Information theoretic quantification of diagnostic uncertainty

Diagnostic test interpretation remains a challenge in clinical practice. Most physicians receive training in the use of Bayes' rule, which specifies how the sensitivity and specificity of a test for a given disease combine with the pre-test probability to quantify the change in disease probability incurred by a new test result. However, multiple studies demonstrate physicians' deficiencies in probabilistic reasoning, especially with unexpected test results. Information theory, a branch of probability theory dealing explicitly with the quantification of uncertainty, has been proposed as an alternative framework for diagnostic test interpretation, but is even less familiar to physicians. We have previously addressed one key challenge in the practical application of Bayes theorem: the handling of uncertainty in the critical first step of estimating the pre-test probability of disease. This essay aims to present the essential concepts of information theory to physicians in an accessible manner, and to extend previous work regarding uncertainty in pre-test probability estimation by placing this type of uncertainty within a principled information theoretic framework.
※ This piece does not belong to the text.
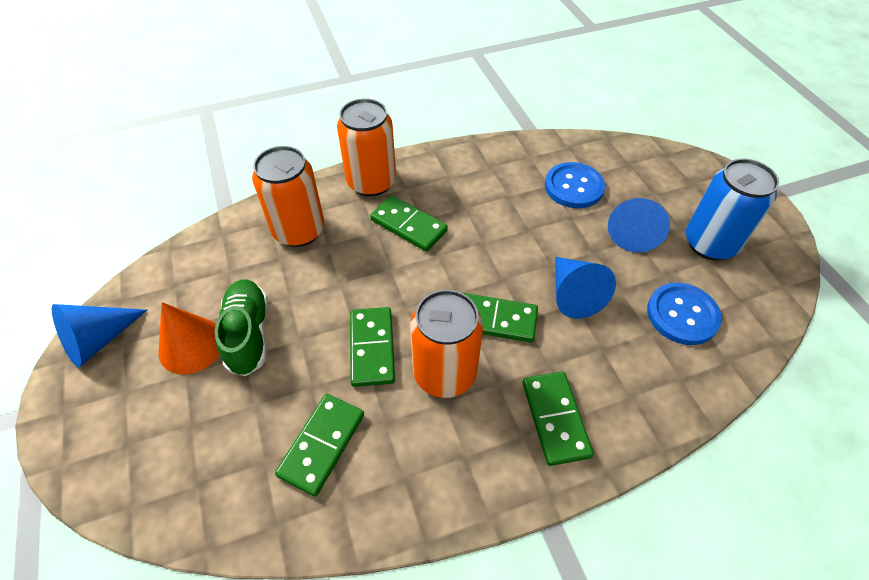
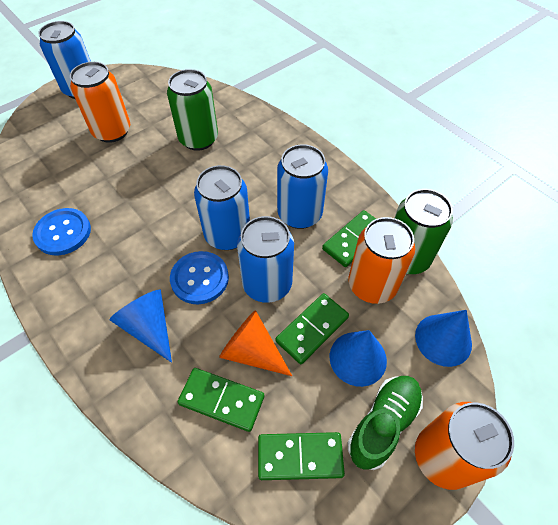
blue can: [686,159,779,260] = 1 -> [38,21,91,99] [194,165,250,250] [237,216,294,303] [277,144,328,229] = 4
green can: none = 0 -> [167,69,218,151] [394,189,453,274] = 2
green domino: [275,394,364,496] [350,307,395,387] [370,195,448,252] [461,292,538,343] [522,371,594,466] = 5 -> [178,368,264,432] [258,432,345,480] [275,293,349,364] [322,210,376,267] = 4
We address several obstacles hindering physicians' application of information theoretic concepts to diagnostic test interpretation. These include issues of terminology (mathematical meanings of certain information theoretic terms differ from clinical or common parlance) as well as the underlying mathematical assumptions. Finally, we illustrate how, in information theoretic terms, one can understand the effect on diagnostic uncertainty of considering ranges instead of simple point estimates of pre-test probability.